My work life and my home life couldn’t be more
different. I work in an office at a desk
sitting behind a computer for five days a week from 7:30 to 4:30. When I am home, I am seldom indoors, always
outside unless it is dark or storming.
During my lunch breaks at work while I’m enjoying some leftovers, I
search through the Internet for stories of interest that I might consume along
with last night’s delicious meal. Those
stories are largely about gardening, homesteading, agrarian blogs and
such.
Although I’m by no means an art critic, nor do I have
good taste in fine art, I do know what I like when I see it. On this particular day I think I Googled
“Agrarian Art” or “Old Agriculture Paintings” and came across some artwork by
an author named Jean-Francois Millet that I liked. I looked at a lot of his work and I like this
one the best:
Image Credit |
It is a very simple painting that depicts a couple in the
midst of solemn prayer. If you look
closely, you can see that the gentleman has a digging fork and the lady has a
basket. There are potatoes in the basket
as well as strewn around on the ground.
There is a wheel barrow loaded with what appears to be sacks of potatoes
that they have already dug.
It is either early in the morning or late in the
afternoon by the lighting and this tells you that this peasant couple is
hardworking.
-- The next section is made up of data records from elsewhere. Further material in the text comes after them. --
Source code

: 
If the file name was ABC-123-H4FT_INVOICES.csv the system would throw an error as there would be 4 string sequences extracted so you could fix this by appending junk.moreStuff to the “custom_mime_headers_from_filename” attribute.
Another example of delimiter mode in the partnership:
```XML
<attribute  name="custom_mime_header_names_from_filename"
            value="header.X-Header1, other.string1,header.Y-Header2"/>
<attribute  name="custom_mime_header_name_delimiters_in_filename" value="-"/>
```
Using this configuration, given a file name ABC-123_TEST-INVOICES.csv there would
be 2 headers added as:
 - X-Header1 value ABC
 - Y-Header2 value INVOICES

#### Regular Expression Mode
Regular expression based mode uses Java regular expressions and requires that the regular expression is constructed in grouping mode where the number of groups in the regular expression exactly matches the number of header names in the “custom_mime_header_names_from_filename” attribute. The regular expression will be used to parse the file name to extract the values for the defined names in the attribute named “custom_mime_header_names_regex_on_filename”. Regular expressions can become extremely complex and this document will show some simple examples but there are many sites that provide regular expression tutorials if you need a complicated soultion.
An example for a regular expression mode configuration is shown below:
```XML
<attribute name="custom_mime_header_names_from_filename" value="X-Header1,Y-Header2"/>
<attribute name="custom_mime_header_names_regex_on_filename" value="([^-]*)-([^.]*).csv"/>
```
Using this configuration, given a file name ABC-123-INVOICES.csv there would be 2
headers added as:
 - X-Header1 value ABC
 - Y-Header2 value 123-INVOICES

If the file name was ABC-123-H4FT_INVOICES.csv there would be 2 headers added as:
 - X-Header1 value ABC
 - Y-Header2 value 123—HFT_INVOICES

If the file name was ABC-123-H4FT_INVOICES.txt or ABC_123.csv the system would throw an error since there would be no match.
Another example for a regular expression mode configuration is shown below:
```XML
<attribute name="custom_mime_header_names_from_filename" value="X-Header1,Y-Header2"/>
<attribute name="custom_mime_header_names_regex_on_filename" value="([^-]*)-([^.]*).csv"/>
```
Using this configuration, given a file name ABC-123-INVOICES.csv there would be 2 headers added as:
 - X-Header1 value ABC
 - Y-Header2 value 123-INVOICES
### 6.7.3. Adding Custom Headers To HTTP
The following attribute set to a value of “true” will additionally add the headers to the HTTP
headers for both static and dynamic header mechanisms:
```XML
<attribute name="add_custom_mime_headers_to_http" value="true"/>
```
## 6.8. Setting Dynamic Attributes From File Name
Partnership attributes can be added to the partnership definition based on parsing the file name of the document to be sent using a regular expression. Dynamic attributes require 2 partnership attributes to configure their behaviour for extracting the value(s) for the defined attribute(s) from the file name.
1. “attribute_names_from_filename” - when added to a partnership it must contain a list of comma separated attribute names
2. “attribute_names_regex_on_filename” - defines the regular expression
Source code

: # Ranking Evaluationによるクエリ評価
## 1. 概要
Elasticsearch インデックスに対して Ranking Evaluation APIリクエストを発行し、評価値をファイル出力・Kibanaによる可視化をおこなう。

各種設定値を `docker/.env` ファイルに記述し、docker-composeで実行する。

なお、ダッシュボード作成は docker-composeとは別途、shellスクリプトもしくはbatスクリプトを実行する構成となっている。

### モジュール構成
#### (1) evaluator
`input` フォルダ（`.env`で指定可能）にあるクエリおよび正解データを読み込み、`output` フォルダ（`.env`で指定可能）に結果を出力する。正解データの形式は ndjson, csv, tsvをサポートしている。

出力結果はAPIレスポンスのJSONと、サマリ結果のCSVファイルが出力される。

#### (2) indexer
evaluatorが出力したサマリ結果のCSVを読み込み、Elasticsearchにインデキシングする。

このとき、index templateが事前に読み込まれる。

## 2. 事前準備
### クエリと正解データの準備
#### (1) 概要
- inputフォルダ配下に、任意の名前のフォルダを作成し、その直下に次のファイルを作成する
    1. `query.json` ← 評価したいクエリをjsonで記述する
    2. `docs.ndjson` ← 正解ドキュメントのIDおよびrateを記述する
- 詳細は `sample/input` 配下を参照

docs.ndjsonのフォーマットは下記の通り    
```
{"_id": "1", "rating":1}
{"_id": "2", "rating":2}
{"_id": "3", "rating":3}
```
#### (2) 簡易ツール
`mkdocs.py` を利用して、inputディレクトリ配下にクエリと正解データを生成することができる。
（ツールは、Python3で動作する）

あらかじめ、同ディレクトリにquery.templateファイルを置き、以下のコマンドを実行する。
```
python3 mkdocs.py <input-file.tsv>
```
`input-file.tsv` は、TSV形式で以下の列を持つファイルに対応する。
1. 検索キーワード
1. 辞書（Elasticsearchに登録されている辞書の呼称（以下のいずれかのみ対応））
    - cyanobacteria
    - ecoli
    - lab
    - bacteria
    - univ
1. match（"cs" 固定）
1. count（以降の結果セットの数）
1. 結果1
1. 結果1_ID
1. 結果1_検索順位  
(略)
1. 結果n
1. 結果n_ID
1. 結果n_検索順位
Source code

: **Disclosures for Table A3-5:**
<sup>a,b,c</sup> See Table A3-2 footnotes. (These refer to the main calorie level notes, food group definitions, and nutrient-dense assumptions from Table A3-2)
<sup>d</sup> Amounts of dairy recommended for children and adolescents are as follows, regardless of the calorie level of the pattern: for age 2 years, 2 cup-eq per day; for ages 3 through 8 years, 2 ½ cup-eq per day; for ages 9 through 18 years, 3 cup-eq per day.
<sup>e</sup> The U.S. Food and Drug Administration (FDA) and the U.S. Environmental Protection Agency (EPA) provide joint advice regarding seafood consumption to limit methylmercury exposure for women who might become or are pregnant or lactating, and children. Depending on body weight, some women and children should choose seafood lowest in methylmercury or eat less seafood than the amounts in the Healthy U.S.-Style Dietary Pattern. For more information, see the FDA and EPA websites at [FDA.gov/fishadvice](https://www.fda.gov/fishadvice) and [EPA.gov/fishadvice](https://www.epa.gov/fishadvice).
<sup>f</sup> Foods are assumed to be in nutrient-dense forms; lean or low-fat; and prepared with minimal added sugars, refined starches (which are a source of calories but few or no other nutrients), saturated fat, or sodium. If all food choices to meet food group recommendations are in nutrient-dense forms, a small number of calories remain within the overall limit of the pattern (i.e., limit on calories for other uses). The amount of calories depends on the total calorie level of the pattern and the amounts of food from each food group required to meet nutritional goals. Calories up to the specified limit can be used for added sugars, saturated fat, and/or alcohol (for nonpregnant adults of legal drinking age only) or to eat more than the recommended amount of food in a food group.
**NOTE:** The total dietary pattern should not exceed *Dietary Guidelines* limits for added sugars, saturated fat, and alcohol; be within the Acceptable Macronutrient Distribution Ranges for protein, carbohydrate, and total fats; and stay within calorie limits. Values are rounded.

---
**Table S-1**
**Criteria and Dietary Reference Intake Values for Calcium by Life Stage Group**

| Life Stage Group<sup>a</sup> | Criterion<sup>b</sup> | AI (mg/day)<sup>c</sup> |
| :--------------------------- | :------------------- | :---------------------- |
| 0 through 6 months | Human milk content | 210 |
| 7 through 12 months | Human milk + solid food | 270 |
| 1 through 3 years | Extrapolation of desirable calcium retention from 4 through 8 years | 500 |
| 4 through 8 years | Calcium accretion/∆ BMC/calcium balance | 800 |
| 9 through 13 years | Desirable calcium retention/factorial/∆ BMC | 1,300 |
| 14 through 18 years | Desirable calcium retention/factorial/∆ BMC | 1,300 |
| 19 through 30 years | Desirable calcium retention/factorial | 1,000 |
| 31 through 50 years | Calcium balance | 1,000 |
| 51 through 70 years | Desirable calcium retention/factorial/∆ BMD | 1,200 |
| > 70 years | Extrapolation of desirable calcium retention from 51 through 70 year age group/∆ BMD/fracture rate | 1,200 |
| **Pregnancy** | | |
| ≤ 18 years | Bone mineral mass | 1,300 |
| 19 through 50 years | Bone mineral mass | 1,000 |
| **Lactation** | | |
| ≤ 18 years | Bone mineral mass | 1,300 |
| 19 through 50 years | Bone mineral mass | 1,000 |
I think it is nice that they work side by side. I would imagine that they talk to one another and share their thoughts all day. Either they are laboring
early or they have put in a long day in harvesting the potato crop. If you look off in the distance, you can see
a tall church steeple. The steeple
prominently shown in the background coupled with the couple’s reverence lets you know
that faith was of foremost importance to this couple and this rural community.
I
wanted to learn more about the background of the painter and the painting so I
visited This Site and This Site. Jean-Francois Millet was from France and was born in 1814. If you look at his work, you will see that he
painted many depictions of peasant agricultural life. Many of his paintings feature simple farming folk bent over in work and
capture the strong work ethic of a people tied to the land and its produce for
their very survival.
I think it is important that the peasant couple humbled
themselves and recognized that their success and survival was dependent upon
the Almighty. They toiled in a hardscrabble existence and performed
manual labor that had been in effect since the Curse of the Ground in Genesis
3:17-18. They were fervently praying for
a bountiful harvest. You can bet that
they were doing the same when they planted the potatoes and worked the fields
up until the harvest. You can’t help but
hope that their prayers were answered.
Millet’s painting is a good reminder that we would do
well to answer ‘the bell’ and its call to prayer in our daily lives.